Kazakh President Nursultan Nazarbayev dissolved the lower house of parliament on Wednesday and called a snap parliamentary election for January 15-16, a presidential decree said.

The election from party lists will be held on January 15. Other deputies will be chosen by the People's Assembly of Kazakhstan, a consultative body loyal to Nazarbayev, the following day.

The presidential decree was published in the official gazette Kazakhstanskaya Pravda and is effective from the day of publication.

A snap parliamentary election had been widely predicted after the 71-year-old Nazarbayev won another five years in office in a presidential vote in April.
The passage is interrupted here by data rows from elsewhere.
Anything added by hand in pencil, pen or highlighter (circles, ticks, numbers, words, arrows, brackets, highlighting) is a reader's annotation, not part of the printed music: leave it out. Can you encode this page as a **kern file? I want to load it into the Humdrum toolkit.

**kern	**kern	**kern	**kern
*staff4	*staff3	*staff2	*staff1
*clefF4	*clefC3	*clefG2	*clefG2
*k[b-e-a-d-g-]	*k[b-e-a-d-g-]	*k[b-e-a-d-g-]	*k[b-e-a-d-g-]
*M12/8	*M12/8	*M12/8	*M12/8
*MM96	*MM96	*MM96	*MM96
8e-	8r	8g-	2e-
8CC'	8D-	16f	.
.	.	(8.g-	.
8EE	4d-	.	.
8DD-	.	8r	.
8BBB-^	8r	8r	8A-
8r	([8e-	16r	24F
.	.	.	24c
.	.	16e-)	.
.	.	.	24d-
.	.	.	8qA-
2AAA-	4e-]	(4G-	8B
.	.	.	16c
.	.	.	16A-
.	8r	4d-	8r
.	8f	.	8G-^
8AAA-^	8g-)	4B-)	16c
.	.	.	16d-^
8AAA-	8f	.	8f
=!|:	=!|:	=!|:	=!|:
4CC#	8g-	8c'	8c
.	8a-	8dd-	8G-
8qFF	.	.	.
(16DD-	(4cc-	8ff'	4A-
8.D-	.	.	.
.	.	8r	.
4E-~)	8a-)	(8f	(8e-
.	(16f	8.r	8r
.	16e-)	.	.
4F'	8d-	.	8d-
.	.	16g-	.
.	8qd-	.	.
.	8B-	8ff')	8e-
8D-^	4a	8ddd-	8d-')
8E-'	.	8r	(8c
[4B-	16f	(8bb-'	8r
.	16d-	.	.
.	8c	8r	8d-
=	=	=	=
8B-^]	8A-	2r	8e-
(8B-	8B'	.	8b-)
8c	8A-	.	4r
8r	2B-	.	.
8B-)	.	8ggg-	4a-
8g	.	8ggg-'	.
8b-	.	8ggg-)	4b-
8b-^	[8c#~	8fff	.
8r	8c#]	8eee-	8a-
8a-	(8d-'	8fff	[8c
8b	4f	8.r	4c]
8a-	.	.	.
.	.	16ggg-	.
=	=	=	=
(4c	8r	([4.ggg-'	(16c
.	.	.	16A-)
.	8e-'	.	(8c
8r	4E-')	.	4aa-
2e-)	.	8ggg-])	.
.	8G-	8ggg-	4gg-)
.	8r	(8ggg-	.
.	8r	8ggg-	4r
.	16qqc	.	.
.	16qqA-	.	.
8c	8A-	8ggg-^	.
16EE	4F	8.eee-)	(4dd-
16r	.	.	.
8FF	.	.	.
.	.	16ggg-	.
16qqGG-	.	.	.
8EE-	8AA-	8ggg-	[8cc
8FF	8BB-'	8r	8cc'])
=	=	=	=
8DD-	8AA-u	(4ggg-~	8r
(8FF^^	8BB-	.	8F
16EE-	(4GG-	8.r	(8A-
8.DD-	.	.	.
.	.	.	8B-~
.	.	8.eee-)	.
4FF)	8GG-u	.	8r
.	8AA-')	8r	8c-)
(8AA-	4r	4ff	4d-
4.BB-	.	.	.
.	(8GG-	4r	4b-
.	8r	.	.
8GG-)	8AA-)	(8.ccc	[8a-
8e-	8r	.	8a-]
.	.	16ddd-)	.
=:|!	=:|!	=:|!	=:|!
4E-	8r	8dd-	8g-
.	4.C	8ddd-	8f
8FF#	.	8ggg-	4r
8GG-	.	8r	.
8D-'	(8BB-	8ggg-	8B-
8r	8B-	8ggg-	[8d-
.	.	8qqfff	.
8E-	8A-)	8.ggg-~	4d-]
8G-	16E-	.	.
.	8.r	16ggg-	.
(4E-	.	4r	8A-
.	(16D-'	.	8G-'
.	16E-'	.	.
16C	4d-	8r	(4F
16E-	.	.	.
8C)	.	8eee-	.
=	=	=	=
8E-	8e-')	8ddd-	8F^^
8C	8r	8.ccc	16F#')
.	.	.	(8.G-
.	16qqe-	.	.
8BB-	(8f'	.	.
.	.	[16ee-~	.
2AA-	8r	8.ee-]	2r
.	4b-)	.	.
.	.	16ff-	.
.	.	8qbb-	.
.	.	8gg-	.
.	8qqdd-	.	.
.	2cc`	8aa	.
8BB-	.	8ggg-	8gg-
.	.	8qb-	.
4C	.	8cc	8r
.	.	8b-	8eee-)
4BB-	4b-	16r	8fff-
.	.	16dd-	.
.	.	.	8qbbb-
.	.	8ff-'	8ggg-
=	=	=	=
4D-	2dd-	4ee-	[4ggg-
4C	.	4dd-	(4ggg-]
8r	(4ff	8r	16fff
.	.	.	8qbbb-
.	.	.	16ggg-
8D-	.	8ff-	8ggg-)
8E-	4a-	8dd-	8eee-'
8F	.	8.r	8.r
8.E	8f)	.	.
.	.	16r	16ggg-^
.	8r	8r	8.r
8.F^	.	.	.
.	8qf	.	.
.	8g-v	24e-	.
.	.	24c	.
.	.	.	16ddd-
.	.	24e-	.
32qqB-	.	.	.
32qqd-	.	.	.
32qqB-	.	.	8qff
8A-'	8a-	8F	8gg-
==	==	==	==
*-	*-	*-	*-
The next parliamentary election had been scheduled for August 2012.

Kazakhstan's one-party lower house of parliament, Mazhilis,

asked the president last week to dissolve the chamber, in a move seen aimed at diluting the monopoly of Nazarbayev's Nur Otan ruling party in the Central Asian state.

Kazakhstan, an oil-producing former Soviet republic which has never held an election judged free and fair by Western monitors, plans to admit a nominal opposition presence to the Mazhilis lower house, now exclusively dominated by Nur Otan.

But many analysts expect the second-placed party to be widely sympathetic to the ruling party and pose no direct challenge to the leadership.

The harshly anti-Nazarbayev Alga! (Forward) party, repeatedly denied official registration, has called this election window-dressing for the West.

Changes to the electoral law will permit the second-placed party in the next election to enter parliament even if it falls short of the 7 percent threshold that guarantees a presence.

Nazarbayev's Nur Otan party, which has 98 of the lower chamber's 107 seats, controls every facet of life in Kazakhstan and is widely expected to win an overwhelming election majority.

The other nine deputies are chosen by the People's Assembly of Kazakhstan, a consultative body loyal to Nazarbayev, and do not belong to any party.

Half a dozen loyalist parties are expected to run in the polls. The Ak Zhol party, representing big business and many of the country's elite - officially the second-largest party in the country by membership, is expected to win several seats.